Açık şekilde İslam’dan çıkan (mürted) tekfir edilir. Şirk koşan kimse küfre düşer.
“سباب المسلم فسوق وقتاله كفر.”
“Müslümana sövmek fısk, onu öldürmek küfürdür.” (Buhari, 48; Müslim, 64)
التكفير حكم شرعي مرده إلى الله ورسوله
“Tekfir, şer’î bir hükümdür; keyfe göre değil, Allah ve Resulü’nün hükmüne bağlıdır.”
درء الحدود بالشبهات
“Şüpheler varken had cezaları düşürülür.” (Tirmizi, Hudud, 2)

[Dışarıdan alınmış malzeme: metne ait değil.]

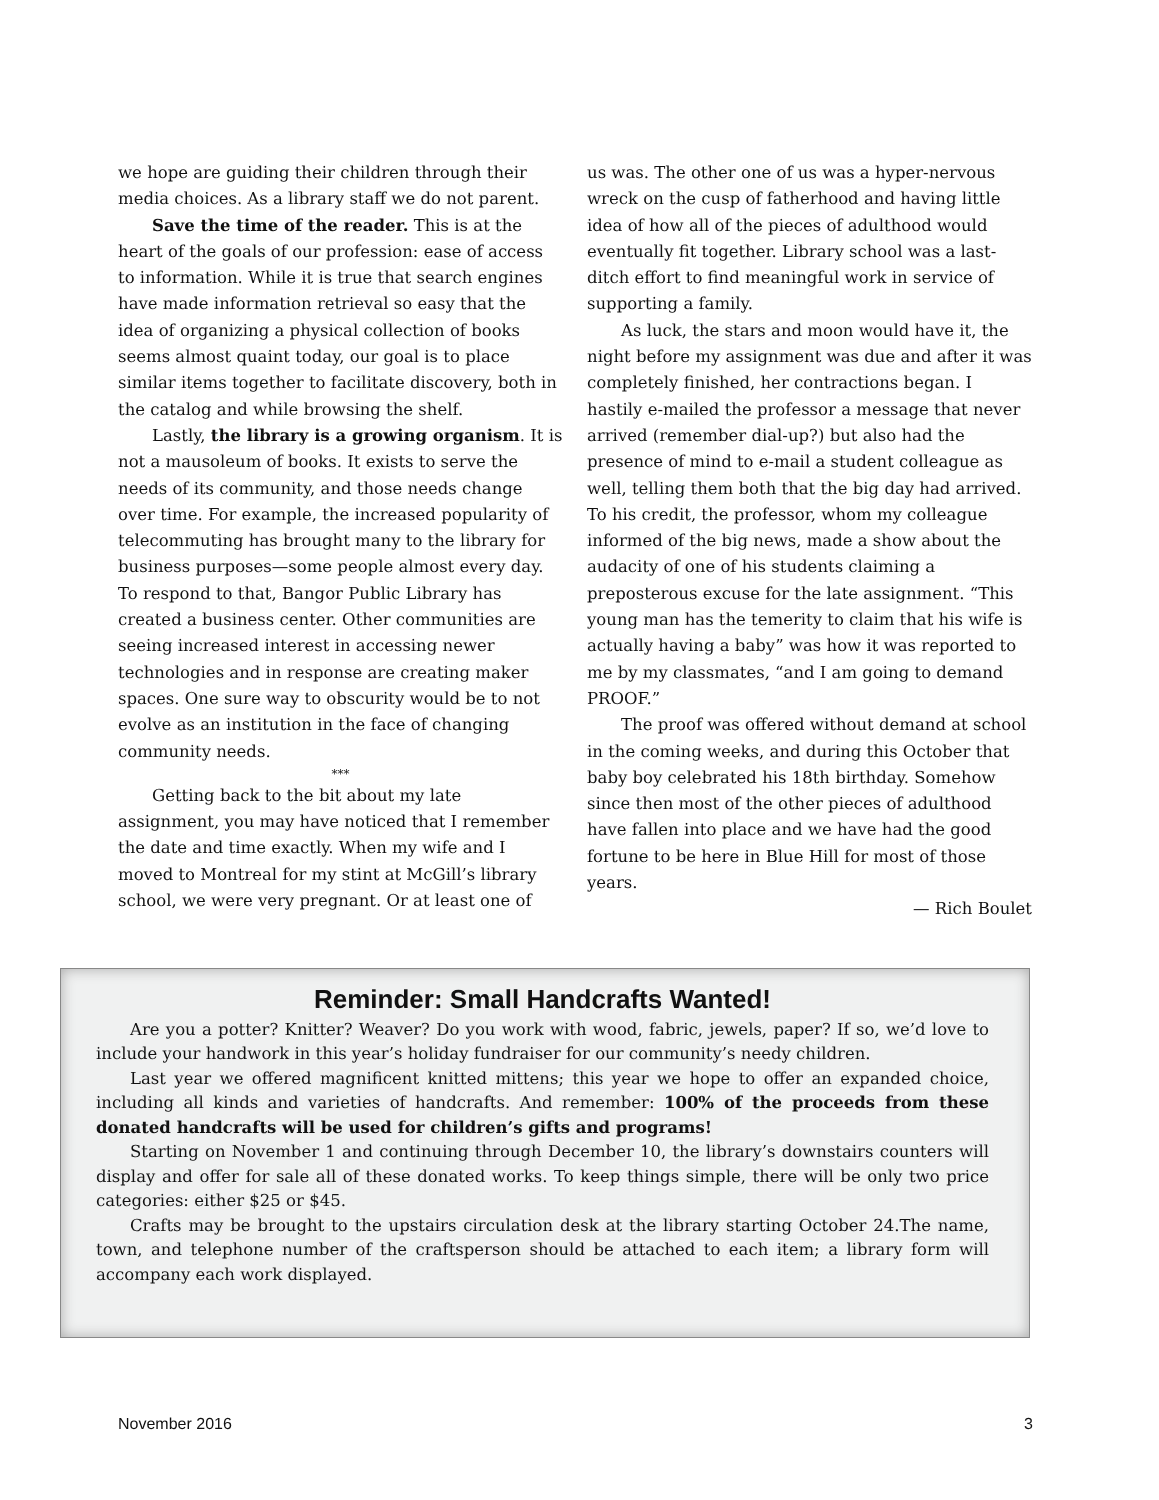we hope are guiding their children through their media choices. As a library staff we do not parent.
Save the time of the reader. This is at the heart of the goals of our profession: ease of access to information. While it is true that search engines have made information retrieval so easy that the idea of organizing a physical collection of books seems almost quaint today, our goal is to place similar items together to facilitate discovery, both in the catalog and while browsing the shelf.
Lastly, the library is a growing organism. It is not a mausoleum of books. It exists to serve the needs of its community, and those needs change over time. For example, the increased popularity of telecommuting has brought many to the library for business purposes—some people almost every day. To respond to that, Bangor Public Library has created a business center. Other communities are seeing increased interest in accessing newer technologies and in response are creating maker spaces. One sure way to obscurity would be to not evolve as an institution in the face of changing community needs.
***
Getting back to the bit about my late assignment, you may have noticed that I remember the date and time exactly. When my wife and I moved to Montreal for my stint at McGill’s library school, we were very pregnant. Or at least one of
us was. The other one of us was a hyper-nervous wreck on the cusp of fatherhood and having little idea of how all of the pieces of adulthood would eventually fit together. Library school was a last-ditch effort to find meaningful work in service of supporting a family.
As luck, the stars and moon would have it, the night before my assignment was due and after it was completely finished, her contractions began. I hastily e-mailed the professor a message that never arrived (remember dial-up?) but also had the presence of mind to e-mail a student colleague as well, telling them both that the big day had arrived. To his credit, the professor, whom my colleague informed of the big news, made a show about the audacity of one of his students claiming a preposterous excuse for the late assignment. “This young man has the temerity to claim that his wife is actually having a baby” was how it was reported to me by my classmates, “and I am going to demand PROOF.”
The proof was offered without demand at school in the coming weeks, and during this October that baby boy celebrated his 18th birthday. Somehow since then most of the other pieces of adulthood have fallen into place and we have had the good fortune to be here in Blue Hill for most of those years.
— Rich Boulet
Reminder: Small Handcrafts Wanted!
Are you a potter? Knitter? Weaver? Do you work with wood, fabric, jewels, paper? If so, we’d love to include your handwork in this year’s holiday fundraiser for our community’s needy children.
Last year we offered magnificent knitted mittens; this year we hope to offer an expanded choice, including all kinds and varieties of handcrafts. And remember: 100% of the proceeds from these donated handcrafts will be used for children’s gifts and programs!
Starting on November 1 and continuing through December 10, the library’s downstairs counters will display and offer for sale all of these donated works. To keep things simple, there will be only two price categories: either $25 or $45.
Crafts may be brought to the upstairs circulation desk at the library starting October 24.The name, town, and telephone number of the craftsperson should be attached to each item; a library form will accompany each work displayed.
November 2016 3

لا عذر بالجهل في التوحيد الأكبر
“Tevhid konusunda cehalet özür değildir.”
İmam Şatibî
“من أخطر الأمور الحكم على المعين بالكفر بغير تحقق الحجة.”
“Bireysel tekfirde hüccetin tahkik edilmeden hüküm vermek en tehlikeli işlerden biridir.”